Pela janela
Fico observando a paisagem urbana
através de minha janela adaptada contra a luz do sol, na noite que chove e faz
calor, e enquanto uma música toca nos alto-falantes do computador mais próximo,
uma música conhecidíssima, íntima, sempre presente nos tempos idos, fico
olhando para a avenida intransponível durante o dia e deserta nessa hora em que
a maioria dorme e outros tantos estão acordados fazendo-se sabe lá o que!

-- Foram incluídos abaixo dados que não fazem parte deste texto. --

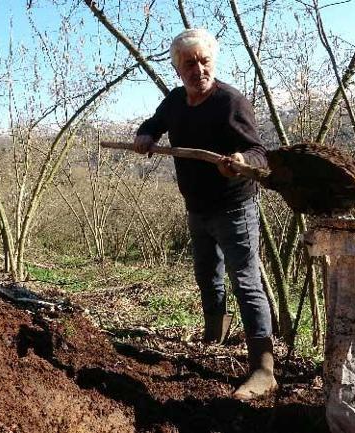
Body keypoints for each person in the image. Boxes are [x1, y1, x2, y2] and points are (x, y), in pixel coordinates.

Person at [133, 28, 277, 400]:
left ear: (213, 61)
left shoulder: (231, 103)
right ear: (178, 70)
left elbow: (260, 154)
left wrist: (243, 162)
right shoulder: (176, 101)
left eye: (204, 61)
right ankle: (215, 336)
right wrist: (145, 135)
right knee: (207, 275)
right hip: (196, 207)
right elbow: (154, 123)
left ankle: (263, 367)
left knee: (245, 281)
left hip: (234, 209)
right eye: (189, 64)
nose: (198, 69)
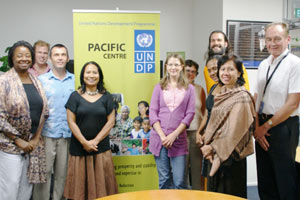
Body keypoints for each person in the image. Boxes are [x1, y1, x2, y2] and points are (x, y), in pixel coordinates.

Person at [254, 22, 300, 200]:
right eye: (269, 39)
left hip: (283, 126)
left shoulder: (295, 64)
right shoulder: (264, 64)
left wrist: (264, 128)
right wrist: (257, 127)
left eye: (277, 39)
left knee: (284, 179)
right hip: (262, 124)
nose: (272, 43)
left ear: (288, 39)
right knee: (265, 179)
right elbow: (258, 96)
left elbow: (292, 103)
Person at [200, 54, 255, 198]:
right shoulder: (221, 93)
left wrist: (212, 147)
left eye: (231, 69)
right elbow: (213, 120)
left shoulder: (242, 96)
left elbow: (235, 130)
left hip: (232, 156)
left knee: (230, 193)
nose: (226, 73)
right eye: (222, 69)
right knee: (215, 193)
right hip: (214, 153)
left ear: (238, 72)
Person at [0, 40, 49, 200]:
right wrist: (17, 139)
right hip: (9, 145)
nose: (24, 59)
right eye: (19, 55)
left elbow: (45, 112)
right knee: (10, 188)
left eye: (27, 55)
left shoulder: (36, 81)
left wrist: (35, 139)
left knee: (25, 190)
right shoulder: (4, 81)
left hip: (31, 145)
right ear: (12, 58)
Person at [64, 61, 118, 199]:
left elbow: (111, 121)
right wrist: (84, 142)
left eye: (95, 72)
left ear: (99, 76)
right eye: (88, 72)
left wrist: (95, 141)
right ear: (83, 76)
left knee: (102, 189)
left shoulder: (107, 97)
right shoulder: (75, 96)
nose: (91, 75)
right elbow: (71, 121)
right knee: (79, 190)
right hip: (79, 149)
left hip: (100, 149)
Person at [33, 44, 75, 200]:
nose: (60, 58)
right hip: (46, 135)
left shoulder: (75, 80)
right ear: (50, 59)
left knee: (62, 175)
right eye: (56, 55)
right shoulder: (40, 81)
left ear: (68, 58)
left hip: (67, 134)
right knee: (43, 175)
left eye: (63, 54)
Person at [149, 53, 195, 189]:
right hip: (159, 139)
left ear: (181, 67)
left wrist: (174, 135)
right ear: (166, 66)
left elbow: (190, 114)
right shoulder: (159, 87)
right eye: (170, 64)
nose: (173, 67)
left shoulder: (189, 89)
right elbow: (152, 112)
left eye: (176, 64)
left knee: (180, 181)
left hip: (179, 140)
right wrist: (163, 136)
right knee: (164, 180)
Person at [184, 59, 206, 190]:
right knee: (181, 171)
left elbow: (204, 113)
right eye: (188, 71)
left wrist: (201, 133)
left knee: (197, 170)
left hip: (196, 133)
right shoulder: (175, 89)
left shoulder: (199, 90)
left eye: (193, 72)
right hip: (180, 134)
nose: (190, 74)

Observo, sem querer, que não
existem estrelas, apenas as luzes vermelhas no topo dos prédios avisando aos
aviões que existe um edifício ali. Vermelhas como o sinal de pare do semáforo,
como o batom que percorre muitas bocas durante o dia, como as cartas de um
baralho que enriquece uns e empobrece outros, como a felicidade de verão de
casais apaixonados, como a lingerie dos filmes e fotos, como a cor dos olhos
após uma desilusão – ou após uma alergia pesada.
São tantas que as estrelas somem deixando
um céu feio, escuro, sem brilho, sem olhos, sem passado e sem perspectivas.
Lindas estrelas que habitam o mais-que-longe do universo somem como se fossem
peixes assustados deixando sonhos sem graça (quando existem), ao sabor de uma
vida artificial, construída em prédios sem espaço, sem jardins, sem críticas,
sem barulhos, sem gritos e sem diversão.
Perscrutando esses prédios não
vejo o você que os poetas tanto falam, nem aqueles amores de números que
sucedem uma boa prosa. Apenas a incapacidade de estar tranquilo com a vida.
Nesses prédios, a vida é sempre monótona e menos interessante que o cálculo de
uma integral tripla de uma função trigonométrica hiperbólica.
Sem nada para distrair-me acabo
fechando essa janela quebrável, feia, e vou para o único lugar onde a vida
ruge: a música que toca no computador alheio mais próximo.